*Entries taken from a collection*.
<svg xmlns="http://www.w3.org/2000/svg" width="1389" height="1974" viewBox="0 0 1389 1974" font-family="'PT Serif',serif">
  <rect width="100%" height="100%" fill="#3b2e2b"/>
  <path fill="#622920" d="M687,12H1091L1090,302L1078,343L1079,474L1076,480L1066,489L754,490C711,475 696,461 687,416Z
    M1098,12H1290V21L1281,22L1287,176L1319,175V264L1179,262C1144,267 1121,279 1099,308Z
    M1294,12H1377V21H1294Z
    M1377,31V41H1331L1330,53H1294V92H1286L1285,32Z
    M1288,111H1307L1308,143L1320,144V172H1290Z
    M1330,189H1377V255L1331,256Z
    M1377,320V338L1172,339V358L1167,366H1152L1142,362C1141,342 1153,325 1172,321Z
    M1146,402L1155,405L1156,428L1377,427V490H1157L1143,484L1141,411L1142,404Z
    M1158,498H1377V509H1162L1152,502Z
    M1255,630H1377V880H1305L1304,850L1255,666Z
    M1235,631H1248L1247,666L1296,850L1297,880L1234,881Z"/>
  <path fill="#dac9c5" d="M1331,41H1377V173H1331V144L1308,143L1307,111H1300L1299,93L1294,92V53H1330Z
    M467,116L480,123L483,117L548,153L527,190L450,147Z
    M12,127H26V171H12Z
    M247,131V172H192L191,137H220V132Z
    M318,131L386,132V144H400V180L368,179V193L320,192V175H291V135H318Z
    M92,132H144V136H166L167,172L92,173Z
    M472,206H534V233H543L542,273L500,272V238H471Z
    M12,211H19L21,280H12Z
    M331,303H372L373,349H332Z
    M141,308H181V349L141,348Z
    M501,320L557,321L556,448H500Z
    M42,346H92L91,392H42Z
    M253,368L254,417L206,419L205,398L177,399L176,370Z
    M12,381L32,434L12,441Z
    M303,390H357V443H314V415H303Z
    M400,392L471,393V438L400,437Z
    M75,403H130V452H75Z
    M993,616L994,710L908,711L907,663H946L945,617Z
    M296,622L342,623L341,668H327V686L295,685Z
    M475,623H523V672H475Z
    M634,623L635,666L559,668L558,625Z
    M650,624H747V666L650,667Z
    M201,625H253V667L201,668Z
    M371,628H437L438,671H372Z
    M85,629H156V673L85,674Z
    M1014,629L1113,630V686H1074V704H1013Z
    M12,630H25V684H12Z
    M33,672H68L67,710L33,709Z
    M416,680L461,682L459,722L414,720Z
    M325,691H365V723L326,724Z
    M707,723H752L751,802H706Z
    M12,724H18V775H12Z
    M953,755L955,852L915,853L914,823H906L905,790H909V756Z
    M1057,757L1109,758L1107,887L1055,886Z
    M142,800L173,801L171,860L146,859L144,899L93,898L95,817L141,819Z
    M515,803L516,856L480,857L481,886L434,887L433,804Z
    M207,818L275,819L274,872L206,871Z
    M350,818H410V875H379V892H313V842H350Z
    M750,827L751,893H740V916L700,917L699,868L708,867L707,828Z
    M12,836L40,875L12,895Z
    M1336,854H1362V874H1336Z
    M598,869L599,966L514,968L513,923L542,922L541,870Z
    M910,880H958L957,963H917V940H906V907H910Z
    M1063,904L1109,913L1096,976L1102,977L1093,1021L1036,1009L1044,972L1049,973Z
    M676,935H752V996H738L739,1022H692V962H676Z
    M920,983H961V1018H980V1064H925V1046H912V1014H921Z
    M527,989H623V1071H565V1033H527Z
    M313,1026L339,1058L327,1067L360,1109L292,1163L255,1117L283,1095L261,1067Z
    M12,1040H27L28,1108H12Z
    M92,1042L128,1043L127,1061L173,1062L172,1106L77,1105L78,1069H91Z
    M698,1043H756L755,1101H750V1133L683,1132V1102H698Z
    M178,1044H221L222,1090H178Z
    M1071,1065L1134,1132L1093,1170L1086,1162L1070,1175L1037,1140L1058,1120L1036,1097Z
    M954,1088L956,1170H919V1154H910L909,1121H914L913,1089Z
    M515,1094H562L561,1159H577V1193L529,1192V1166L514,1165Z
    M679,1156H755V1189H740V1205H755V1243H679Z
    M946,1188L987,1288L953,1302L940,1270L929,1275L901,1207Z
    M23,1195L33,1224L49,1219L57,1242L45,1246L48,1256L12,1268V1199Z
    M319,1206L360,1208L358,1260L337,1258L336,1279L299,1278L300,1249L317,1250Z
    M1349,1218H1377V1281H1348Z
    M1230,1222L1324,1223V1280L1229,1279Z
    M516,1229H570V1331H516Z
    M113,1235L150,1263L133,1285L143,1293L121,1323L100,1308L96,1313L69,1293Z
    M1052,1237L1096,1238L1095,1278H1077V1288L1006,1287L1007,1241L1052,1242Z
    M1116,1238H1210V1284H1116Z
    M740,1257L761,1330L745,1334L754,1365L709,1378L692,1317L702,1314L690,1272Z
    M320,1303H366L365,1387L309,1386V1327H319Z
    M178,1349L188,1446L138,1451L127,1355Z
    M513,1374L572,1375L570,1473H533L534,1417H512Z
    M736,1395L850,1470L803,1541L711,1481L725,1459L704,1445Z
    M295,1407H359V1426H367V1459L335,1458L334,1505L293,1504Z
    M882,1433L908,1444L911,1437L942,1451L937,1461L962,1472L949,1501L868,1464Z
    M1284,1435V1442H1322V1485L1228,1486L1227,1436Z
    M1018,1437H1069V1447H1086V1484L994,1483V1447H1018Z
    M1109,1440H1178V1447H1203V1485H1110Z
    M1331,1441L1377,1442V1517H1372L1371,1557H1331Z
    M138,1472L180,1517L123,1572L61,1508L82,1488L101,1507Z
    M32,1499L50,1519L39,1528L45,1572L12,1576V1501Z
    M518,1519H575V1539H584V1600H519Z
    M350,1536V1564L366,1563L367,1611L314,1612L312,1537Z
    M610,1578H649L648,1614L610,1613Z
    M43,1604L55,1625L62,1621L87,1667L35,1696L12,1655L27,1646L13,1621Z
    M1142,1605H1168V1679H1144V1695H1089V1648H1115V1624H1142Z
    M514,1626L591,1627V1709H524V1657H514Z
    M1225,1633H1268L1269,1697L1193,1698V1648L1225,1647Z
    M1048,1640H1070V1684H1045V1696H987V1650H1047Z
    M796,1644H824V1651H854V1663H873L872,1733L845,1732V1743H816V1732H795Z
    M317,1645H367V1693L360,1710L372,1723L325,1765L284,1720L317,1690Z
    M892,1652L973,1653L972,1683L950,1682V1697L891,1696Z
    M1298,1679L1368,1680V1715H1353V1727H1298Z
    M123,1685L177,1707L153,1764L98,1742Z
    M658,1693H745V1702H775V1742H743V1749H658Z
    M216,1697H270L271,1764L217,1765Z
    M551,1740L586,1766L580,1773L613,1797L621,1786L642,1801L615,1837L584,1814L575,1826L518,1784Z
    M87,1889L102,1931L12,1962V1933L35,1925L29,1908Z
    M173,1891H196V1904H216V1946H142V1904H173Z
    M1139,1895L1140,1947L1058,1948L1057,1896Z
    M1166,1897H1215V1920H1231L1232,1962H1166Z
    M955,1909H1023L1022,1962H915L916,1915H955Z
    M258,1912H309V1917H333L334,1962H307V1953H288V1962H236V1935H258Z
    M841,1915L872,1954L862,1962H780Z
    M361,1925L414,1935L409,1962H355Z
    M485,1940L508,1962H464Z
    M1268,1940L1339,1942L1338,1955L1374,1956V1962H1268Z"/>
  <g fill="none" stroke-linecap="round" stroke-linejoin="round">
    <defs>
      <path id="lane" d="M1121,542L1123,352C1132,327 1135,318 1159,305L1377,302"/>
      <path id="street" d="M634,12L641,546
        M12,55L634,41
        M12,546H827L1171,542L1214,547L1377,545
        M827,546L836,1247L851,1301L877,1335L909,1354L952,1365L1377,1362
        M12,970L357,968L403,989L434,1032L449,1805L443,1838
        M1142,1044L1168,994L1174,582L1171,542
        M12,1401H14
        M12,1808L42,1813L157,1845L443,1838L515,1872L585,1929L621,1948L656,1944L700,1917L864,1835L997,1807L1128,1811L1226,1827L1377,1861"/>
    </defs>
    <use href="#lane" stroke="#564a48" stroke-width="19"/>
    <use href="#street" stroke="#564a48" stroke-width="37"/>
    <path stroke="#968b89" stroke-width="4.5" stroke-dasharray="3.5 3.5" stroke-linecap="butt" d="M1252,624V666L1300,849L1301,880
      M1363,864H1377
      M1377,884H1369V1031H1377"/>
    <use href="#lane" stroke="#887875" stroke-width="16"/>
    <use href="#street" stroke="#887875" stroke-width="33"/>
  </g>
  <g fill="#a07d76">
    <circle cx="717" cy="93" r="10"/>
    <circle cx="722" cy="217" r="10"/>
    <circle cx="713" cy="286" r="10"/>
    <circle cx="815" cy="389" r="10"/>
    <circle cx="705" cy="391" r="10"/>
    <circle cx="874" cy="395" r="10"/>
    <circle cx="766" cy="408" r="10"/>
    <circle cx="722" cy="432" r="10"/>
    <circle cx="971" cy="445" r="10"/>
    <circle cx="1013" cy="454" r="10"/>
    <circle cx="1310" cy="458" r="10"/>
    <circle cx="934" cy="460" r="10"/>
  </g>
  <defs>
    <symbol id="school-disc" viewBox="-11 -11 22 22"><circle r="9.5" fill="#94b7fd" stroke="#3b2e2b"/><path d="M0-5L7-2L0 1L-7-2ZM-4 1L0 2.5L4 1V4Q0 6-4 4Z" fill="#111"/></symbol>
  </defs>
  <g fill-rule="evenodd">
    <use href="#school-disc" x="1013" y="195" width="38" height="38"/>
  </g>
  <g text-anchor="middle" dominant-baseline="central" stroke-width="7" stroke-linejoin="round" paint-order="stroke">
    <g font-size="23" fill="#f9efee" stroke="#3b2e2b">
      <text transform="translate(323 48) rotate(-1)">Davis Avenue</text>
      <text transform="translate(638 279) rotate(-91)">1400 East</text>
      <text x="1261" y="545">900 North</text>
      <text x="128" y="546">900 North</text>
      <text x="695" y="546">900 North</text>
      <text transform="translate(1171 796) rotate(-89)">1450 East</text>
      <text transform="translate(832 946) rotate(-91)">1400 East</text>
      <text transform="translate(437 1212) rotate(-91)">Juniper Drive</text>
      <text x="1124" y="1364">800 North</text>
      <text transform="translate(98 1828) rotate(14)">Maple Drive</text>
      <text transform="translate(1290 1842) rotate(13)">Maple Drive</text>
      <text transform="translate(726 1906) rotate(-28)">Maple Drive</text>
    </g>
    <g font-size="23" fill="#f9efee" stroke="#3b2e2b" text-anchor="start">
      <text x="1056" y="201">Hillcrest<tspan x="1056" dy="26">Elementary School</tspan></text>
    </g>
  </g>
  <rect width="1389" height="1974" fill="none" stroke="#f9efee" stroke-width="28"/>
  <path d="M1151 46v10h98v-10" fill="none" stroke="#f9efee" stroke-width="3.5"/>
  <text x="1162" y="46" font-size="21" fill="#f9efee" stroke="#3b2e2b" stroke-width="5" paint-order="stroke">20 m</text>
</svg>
==
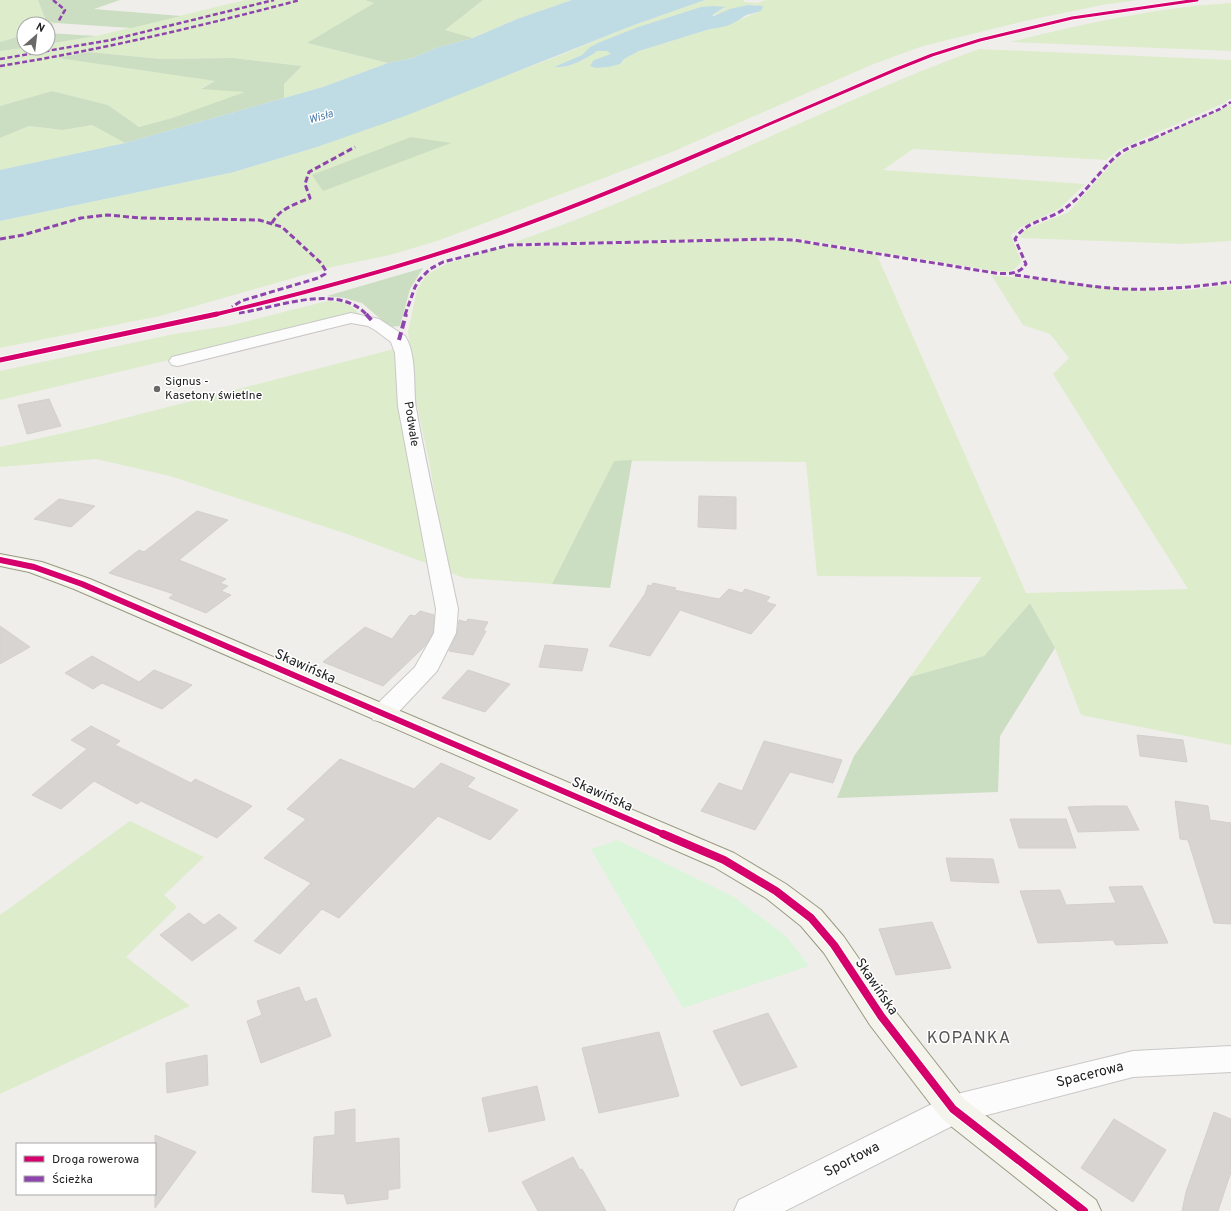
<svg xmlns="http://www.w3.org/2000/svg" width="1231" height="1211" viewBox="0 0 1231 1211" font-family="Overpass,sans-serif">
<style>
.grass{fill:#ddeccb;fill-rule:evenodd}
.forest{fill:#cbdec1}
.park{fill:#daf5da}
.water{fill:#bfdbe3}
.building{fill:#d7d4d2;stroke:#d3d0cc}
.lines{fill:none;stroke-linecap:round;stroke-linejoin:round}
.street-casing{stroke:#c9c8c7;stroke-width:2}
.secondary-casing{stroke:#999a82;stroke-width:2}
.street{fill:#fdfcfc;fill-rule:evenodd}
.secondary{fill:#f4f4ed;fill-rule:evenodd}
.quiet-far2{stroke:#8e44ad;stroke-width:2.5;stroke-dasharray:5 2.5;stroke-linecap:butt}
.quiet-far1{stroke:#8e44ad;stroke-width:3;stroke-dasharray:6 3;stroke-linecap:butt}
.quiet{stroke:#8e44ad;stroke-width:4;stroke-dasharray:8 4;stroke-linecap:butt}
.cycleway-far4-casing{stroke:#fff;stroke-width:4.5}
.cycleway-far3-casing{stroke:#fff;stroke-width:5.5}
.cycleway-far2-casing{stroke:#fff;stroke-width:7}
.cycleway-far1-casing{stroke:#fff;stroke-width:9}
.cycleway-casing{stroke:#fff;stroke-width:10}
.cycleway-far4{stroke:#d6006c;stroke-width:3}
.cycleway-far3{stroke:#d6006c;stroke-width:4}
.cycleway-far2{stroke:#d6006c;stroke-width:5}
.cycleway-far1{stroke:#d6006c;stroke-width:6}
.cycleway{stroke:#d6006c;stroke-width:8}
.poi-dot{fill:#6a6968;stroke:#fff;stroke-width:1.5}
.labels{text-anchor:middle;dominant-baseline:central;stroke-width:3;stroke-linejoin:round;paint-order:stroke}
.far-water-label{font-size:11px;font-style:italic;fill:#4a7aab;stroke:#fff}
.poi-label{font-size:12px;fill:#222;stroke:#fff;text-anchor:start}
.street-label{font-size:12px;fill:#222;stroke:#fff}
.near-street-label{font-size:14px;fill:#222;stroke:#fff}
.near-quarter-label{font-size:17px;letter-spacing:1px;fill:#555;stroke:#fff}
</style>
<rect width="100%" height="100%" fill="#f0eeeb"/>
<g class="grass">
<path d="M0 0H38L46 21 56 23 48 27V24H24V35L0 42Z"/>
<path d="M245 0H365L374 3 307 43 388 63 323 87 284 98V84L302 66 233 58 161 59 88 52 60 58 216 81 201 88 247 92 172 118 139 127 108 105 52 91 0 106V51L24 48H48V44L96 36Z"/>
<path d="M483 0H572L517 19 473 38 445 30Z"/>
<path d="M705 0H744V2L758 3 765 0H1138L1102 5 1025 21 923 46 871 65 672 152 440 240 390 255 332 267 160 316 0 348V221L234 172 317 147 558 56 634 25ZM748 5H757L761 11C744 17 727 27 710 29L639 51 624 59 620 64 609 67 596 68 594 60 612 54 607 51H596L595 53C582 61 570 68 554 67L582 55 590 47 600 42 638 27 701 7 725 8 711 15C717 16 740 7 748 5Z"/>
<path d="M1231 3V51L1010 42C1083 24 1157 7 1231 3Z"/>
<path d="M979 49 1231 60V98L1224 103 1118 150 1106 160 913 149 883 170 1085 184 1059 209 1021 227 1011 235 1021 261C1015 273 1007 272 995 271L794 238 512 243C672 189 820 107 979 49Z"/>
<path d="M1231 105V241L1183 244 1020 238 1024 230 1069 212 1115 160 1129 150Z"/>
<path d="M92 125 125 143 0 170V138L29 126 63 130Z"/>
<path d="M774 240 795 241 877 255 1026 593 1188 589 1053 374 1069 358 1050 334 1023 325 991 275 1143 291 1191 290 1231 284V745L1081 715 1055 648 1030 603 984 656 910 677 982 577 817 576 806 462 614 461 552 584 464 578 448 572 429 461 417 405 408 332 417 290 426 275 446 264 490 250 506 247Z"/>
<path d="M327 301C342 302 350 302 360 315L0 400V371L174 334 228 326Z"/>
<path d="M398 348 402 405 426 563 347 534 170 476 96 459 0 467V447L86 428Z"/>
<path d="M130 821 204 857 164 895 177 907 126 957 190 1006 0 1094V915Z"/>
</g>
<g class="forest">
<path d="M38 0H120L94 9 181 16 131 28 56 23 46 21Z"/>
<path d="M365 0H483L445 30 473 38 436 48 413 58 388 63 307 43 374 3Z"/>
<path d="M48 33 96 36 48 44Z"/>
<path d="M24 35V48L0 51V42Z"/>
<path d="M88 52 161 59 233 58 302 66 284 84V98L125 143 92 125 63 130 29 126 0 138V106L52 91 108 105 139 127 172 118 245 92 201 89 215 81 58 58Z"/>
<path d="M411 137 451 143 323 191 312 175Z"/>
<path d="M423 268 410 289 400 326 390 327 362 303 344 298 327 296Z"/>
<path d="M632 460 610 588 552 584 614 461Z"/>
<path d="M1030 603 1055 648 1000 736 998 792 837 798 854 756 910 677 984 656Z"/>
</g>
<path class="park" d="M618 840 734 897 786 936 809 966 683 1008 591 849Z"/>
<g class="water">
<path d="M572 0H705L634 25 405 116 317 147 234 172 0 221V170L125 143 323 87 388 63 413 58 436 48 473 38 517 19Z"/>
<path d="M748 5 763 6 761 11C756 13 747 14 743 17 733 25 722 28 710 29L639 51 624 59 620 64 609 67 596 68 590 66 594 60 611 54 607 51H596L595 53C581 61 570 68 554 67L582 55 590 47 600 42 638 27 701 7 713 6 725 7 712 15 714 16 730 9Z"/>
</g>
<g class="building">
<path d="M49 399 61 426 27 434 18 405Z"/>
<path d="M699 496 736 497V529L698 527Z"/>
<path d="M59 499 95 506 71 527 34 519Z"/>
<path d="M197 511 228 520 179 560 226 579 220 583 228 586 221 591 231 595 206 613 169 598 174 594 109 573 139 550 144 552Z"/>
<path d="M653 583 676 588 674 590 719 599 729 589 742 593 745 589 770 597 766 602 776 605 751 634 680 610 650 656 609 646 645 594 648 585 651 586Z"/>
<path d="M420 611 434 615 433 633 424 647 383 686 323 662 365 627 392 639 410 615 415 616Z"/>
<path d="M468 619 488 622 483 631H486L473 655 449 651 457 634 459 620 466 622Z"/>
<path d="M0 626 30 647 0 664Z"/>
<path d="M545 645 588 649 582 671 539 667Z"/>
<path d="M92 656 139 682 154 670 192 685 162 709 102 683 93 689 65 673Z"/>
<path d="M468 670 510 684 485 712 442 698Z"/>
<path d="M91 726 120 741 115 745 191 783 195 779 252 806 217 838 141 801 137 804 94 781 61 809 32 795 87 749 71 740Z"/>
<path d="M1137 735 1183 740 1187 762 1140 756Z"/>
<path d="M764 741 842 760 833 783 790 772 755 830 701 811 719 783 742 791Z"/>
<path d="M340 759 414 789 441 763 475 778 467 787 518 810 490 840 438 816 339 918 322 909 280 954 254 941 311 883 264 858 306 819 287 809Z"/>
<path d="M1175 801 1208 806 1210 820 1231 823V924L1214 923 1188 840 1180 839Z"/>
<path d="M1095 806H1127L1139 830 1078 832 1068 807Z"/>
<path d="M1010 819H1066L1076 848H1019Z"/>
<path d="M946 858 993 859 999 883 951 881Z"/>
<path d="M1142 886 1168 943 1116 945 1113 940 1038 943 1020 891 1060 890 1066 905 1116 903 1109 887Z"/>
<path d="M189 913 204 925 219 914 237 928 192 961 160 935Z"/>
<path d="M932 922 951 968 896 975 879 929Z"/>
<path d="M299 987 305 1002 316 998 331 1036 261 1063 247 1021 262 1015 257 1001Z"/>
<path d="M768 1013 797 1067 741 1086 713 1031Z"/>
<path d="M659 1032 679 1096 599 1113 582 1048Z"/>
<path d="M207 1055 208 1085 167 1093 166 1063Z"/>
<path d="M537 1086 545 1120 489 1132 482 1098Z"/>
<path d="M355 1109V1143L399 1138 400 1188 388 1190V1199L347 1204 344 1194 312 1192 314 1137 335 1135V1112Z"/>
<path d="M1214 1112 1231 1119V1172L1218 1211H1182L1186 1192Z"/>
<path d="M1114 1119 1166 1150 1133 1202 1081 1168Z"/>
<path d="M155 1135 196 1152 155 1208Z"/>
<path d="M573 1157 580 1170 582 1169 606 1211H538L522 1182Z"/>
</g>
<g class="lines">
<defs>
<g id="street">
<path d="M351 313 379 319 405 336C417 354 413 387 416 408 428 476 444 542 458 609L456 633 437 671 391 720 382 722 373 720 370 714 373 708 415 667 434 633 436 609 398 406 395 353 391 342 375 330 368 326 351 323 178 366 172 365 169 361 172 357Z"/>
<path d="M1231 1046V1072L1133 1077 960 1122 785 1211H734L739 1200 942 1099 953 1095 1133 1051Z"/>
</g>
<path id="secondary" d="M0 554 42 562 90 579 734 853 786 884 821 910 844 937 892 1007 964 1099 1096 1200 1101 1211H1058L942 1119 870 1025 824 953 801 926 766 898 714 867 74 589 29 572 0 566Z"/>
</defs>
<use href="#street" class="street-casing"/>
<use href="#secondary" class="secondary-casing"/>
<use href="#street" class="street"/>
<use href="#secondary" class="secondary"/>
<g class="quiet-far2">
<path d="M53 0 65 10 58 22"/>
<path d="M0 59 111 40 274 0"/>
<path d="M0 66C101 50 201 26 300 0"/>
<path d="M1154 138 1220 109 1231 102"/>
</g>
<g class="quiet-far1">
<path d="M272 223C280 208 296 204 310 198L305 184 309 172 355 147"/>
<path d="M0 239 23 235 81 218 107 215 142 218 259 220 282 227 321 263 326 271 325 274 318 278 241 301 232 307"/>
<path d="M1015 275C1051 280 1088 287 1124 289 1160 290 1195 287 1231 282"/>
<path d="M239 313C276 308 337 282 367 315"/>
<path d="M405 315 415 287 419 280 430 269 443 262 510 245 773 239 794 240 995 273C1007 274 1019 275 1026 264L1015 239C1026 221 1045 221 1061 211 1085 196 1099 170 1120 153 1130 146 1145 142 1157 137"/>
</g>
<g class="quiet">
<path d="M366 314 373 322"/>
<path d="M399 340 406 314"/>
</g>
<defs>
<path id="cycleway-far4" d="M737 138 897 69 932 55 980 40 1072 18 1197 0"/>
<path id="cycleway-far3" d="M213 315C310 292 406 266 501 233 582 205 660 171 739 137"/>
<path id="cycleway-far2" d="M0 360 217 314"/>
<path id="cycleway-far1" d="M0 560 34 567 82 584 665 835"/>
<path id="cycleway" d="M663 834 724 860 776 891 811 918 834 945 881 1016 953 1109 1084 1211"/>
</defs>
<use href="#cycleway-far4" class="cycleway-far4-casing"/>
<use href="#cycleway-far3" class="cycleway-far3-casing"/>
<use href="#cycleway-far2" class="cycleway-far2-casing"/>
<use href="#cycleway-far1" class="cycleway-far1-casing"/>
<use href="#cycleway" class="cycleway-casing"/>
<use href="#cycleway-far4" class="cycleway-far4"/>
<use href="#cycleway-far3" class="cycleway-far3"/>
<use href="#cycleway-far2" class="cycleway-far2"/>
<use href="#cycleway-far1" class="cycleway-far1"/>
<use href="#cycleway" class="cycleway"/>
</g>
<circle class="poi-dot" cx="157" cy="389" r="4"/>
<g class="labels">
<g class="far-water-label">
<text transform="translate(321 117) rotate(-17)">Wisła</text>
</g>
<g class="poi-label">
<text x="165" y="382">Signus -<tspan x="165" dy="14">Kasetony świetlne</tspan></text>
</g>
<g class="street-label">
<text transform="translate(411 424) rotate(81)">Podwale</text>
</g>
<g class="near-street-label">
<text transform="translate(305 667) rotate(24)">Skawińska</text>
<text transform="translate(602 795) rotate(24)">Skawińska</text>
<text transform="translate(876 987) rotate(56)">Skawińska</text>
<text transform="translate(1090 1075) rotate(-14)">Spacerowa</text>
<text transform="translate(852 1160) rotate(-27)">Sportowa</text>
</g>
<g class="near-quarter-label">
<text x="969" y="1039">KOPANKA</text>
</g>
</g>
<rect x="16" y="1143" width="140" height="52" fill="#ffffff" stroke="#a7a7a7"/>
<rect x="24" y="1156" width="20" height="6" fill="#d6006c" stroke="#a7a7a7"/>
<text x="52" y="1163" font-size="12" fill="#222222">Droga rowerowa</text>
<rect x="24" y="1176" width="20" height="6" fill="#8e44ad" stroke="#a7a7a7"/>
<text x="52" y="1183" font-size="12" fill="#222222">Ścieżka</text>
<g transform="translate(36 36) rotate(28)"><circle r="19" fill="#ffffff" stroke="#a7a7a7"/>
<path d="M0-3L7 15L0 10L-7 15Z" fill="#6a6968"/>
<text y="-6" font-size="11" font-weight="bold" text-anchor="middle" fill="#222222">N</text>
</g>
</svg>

*EXERCISE*. Report every line of the records that contains the word "rule".

*ANSWER TO THIS EXERCISE*.
  <g fill-rule="evenodd">
.grass{fill:#ddeccb;fill-rule:evenodd}
.street{fill:#fdfcfc;fill-rule:evenodd}
.secondary{fill:#f4f4ed;fill-rule:evenodd}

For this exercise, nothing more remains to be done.